A cluster of long non-coding RNAs exhibit diagnostic and prognostic values in renal cell carcinoma

Abstract

Kidney cancer ranked in the top 10 for both men and women in the estimated numbers of new cancer cases in the United States in 2018. Targeted therapies have recently been administered to patients with clear cell renal cell carcinoma (ccRCC), but the overall survival of patients at the terminal stage of the disease has not been as good as expected. It is therefore necessary to uncover efficient biomarkers for early diagnosis, and to clarify the molecular mechanisms underlying ccRCC progression and metastasis. Increased evidence has shown that long non-coding RNAs (lncRNAs) play important roles during tumor progression. In this study, 10 candidate lncRNAs with diagnostic and prognostic values in ccRCC were identified: IGFL2-AS1, AC023043.1, AP000439.2, AC124854.1, AL355102.4, TMEM246-AS1, AL133467.3, ZNF582-AS1, LINC01510 and PSMG3-AS1. Enrichment analysis revealed metabolic and functional pathways, which may be closely associated with kidney cancer tumorigenesis. Six representative processes were summarized, namely glycolysis, amino acid metabolism, lipid synthesis, reductive carboxylation, nucleotide metabolism, transmembrane transport and signal transduction. In combination, the present results provided prognostic and diagnostic biomarkers for ccRCC and might pave the way for targeted intervention and molecular therapies in the future.

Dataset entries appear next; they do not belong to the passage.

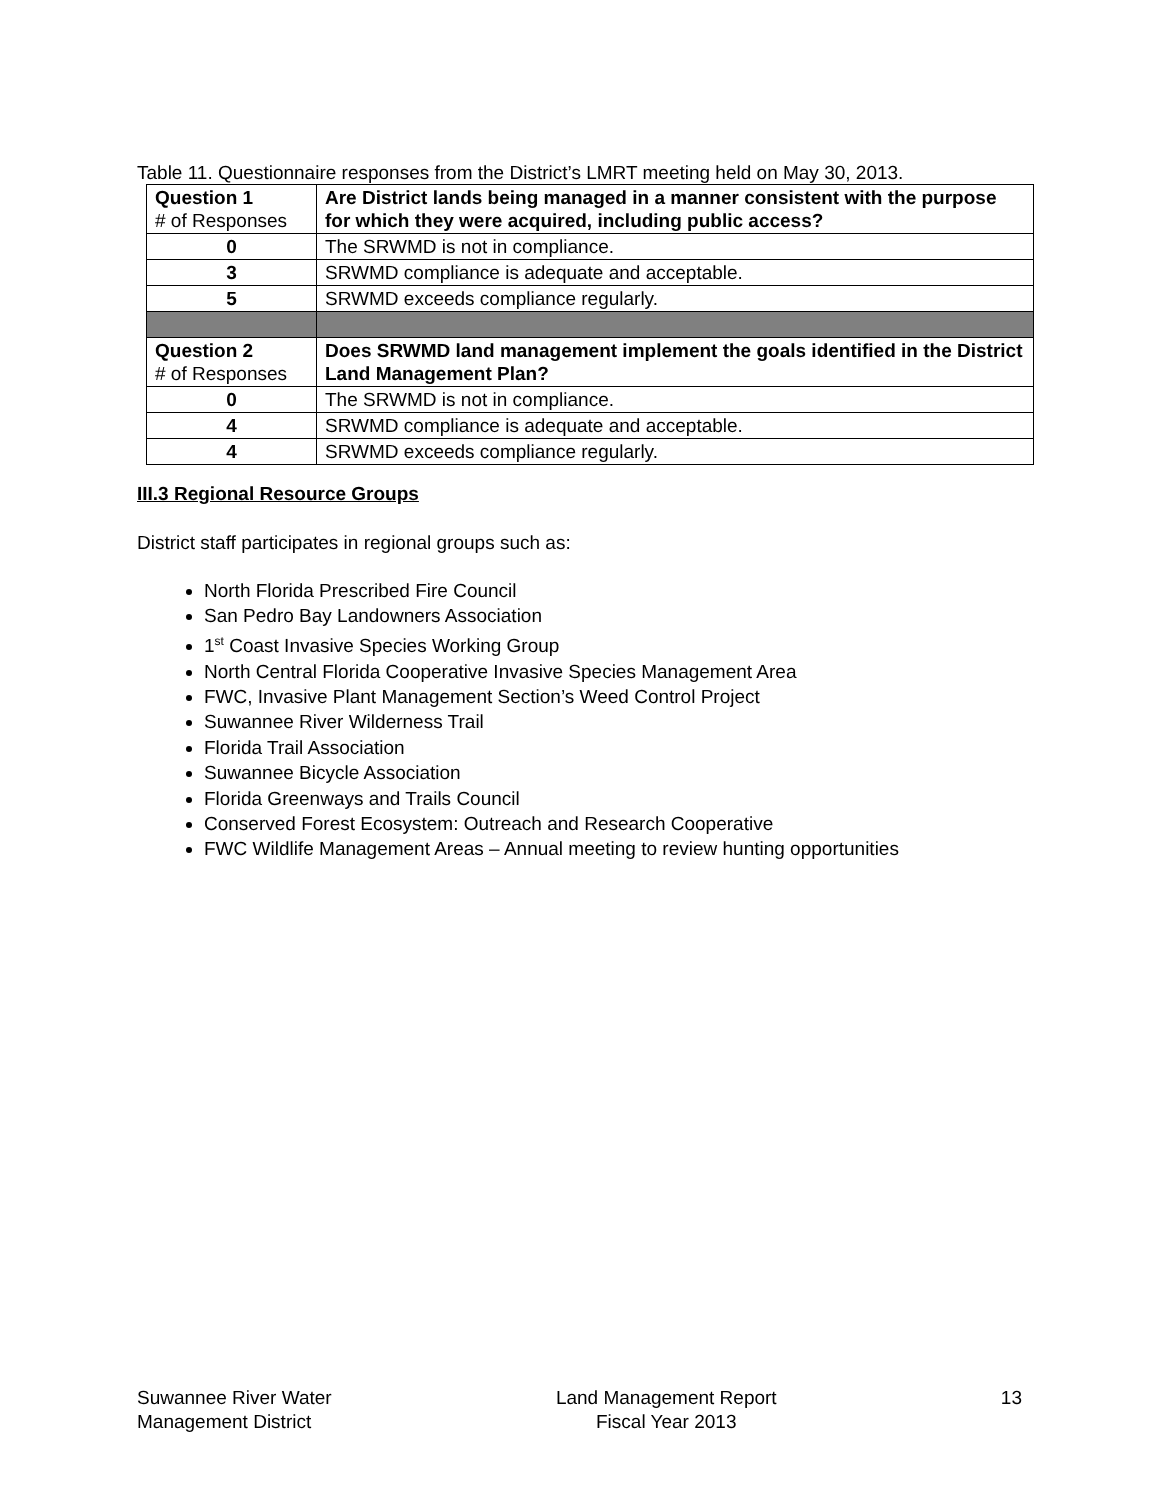Table 11. Questionnaire responses from the District’s LMRT meeting held on May 30, 2013.
| Question 1 # of Responses | Are District lands being managed in a manner consistent with the purpose for which they were acquired, including public access? |
| 0 | The SRWMD is not in compliance. |
| 3 | SRWMD compliance is adequate and acceptable. |
| 5 | SRWMD exceeds compliance regularly. |
| Question 2 # of Responses | Does SRWMD land management implement the goals identified in the District Land Management Plan? |
| 0 | The SRWMD is not in compliance. |
| 4 | SRWMD compliance is adequate and acceptable. |
| 4 | SRWMD exceeds compliance regularly. |
III.3 Regional Resource Groups
District staff participates in regional groups such as:
North Florida Prescribed Fire Council
San Pedro Bay Landowners Association
1<sup>st</sup> Coast Invasive Species Working Group
North Central Florida Cooperative Invasive Species Management Area
FWC, Invasive Plant Management Section’s Weed Control Project
Suwannee River Wilderness Trail
Florida Trail Association
Suwannee Bicycle Association
Florida Greenways and Trails Council
Conserved Forest Ecosystem: Outreach and Research Cooperative
FWC Wildlife Management Areas – Annual meeting to review hunting opportunities
Suwannee River Water
Management District
Land Management Report
Fiscal Year 2013
13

Keywords: biomarkers; long non-coding RNA; metabolism; renal cell carcinoma.

Figure 1

Identification of differentially expressed lncRNAs in clear cell renal cell carcinoma. (A) Flow chart of study design. (B) Hierarchical clustering heatmap analysis of 12,727 lncRNAs with 54 paired samples from the TANRIC database. (C–M) Paired student’s t-test of candidate lncRNA relative expression between 54 paired normal and tumor samples. lncRNAs, long non-coding RNAs.

Figure 2

Candidate lncRNAs acts as potentially prognostic biomarkers for clear cell renal cell carcinoma. (A–D) Upregulated lncRNAs exhibited statistically significant difference between relative high gene expression and low expression in DFS. (E–H) Upregulated lncRNAs exhibited statistical difference in OS. (I–O) Downregulated lncRNAs exhibited statistical difference in DFS. (P–V) Downregulated lncRNAs exhibited statistical difference in OS. lncRNAs, long non-coding RNAs.

Figure 3

Assessment of correlation between candidate lncRNAs and clinicopathological characteristics. (A) Schematic diagram of four subgroups from 11 candidate lncRNAs. (B–L) Relative expression level comparison of each lncRNA in different characteristic subgroups (age, gender, T, N, M, grade and stage). *P<0.05, **P<0.01, ***P<0.001 and ****P<0.0001. lncRNAs, long non-coding RNAs.

Figure 4

LncRNAs play a diagnostic role in patients with clear cell renal cell carcinoma. (A–J) ROC curve analysis was performed to differentiate kidney cancer patients from healthy individuals, according to lncRNA expression. (K–R) Diagnostic accuracy was improved after combing AP000439.2 with previously reported RCC biomarkers. lncRNAs, long non-coding RNAs; ROC, receiver operating characteristic curve; RCC, renal cell carcinoma.

Figure 5

Potentially functional roles of candidate lncRNAs participating in ccRCC tumorigenesis. (A–B) Relative expression of lncRNAs was verified in cell lines by RT-qPCR. (C–F) Four modules of protein-protein interaction networks. (G–J) Intersections of these modules with respect to biological process, molecular function, and KEGG and Reactome pathways. (K) Potential mechanistic schematic diagram of the role of candidate lncRNAs in kidney cancer tumorigenesis. Each experiment was performed at least three times and data are presented as the mean ± SEM. P<0.05 was considered to indicate a statistically significant difference. *P<0.05, **P<0.01, ***P<0.001 and ****P<0.0001. lncRNAs, long non-coding RNA.